Welcome to the forum


----------



## jammyd (Oct 11, 2008)

Welcome to the forum 

What sort of mileage were you looking for?


----------



## karonlouise (Mar 27, 2009)

ideally 50K or less but would consider up to 60K, would appreciate advise on price too as they seem to vary wildly - especially the dealers! Test drove a 99 with 49K on it but was up for nearly 8K which seemed a little steep! What should I be looking to pay?

I know about the cambelt change but is there anything else I should be looking out for/avoiding?

Thanks
Karon


----------



## malstt (Apr 18, 2007)

Welcome to the forum, some nice tt's for sale on here. 8)


----------



## karonlouise (Mar 27, 2009)

Hi - thought I'd found a too good to be true car on autotrader for all of about 5 mins - 2003 225 54K miles, just under £7K(http://search.autotrader.co.uk/es-uk/ww ... ns=&page=2)

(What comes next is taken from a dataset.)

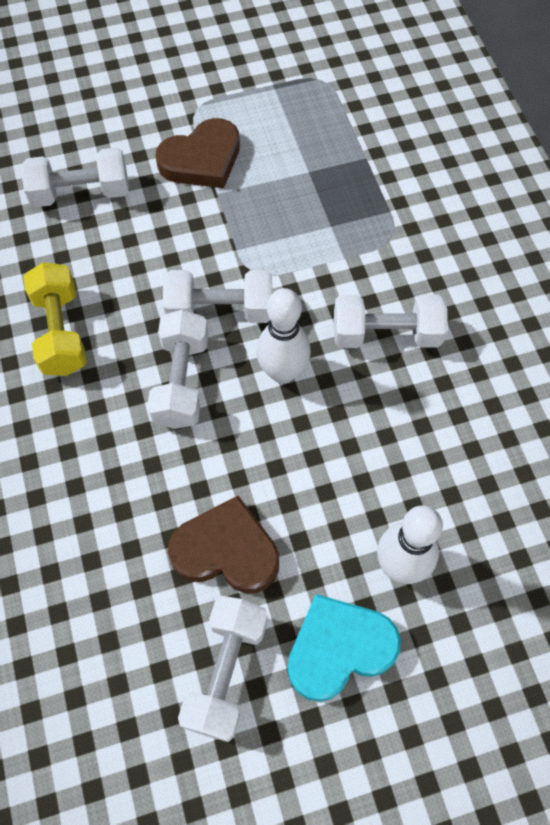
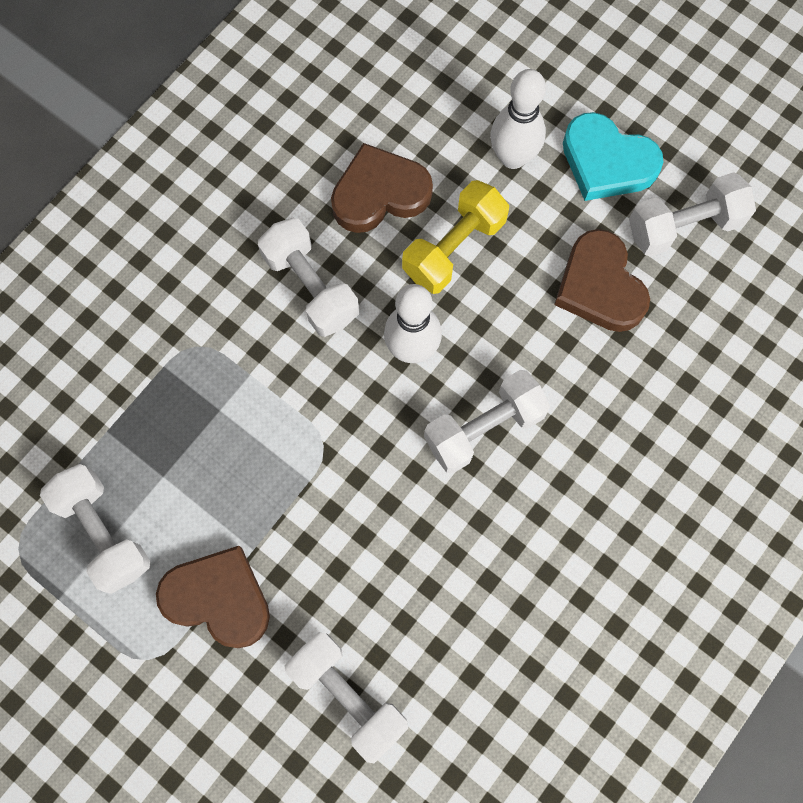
camera: 125 degrees left, 10 degrees up
yellow dumbbell [23,262,87,376] -> yellow dumbbell moved to [402,180,509,294]
white dumbbell [163,270,272,323] -> white dumbbell moved to [40,464,150,594]
none -> brown heart [331,143,433,233]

HPI came back a CAT D right off - seller reckons he bought from someone in cumbria a couple of weeks ago and just selling on to make money and didn't know the history - what a crock! does anyone know this car?? :evil:


----------



## Guest (Apr 3, 2009)

You should be able to get one for less than 6k these days.


----------



## T3RBO (Dec 9, 2003)

Welcome


----------



## karonlouise (Mar 27, 2009)

Hurrah - very proud new owner - silver 225 '01 68K - pick it up next week - very happy


----------



## keith (Feb 15, 2009)

wellcome hope you enjoy the drive


----------



## jammyd (Oct 11, 2008)

karonlouise said:


> Hurrah - very proud new owner - silver 225 '01 68K - pick it up next week - very happy


We will want pictures


----------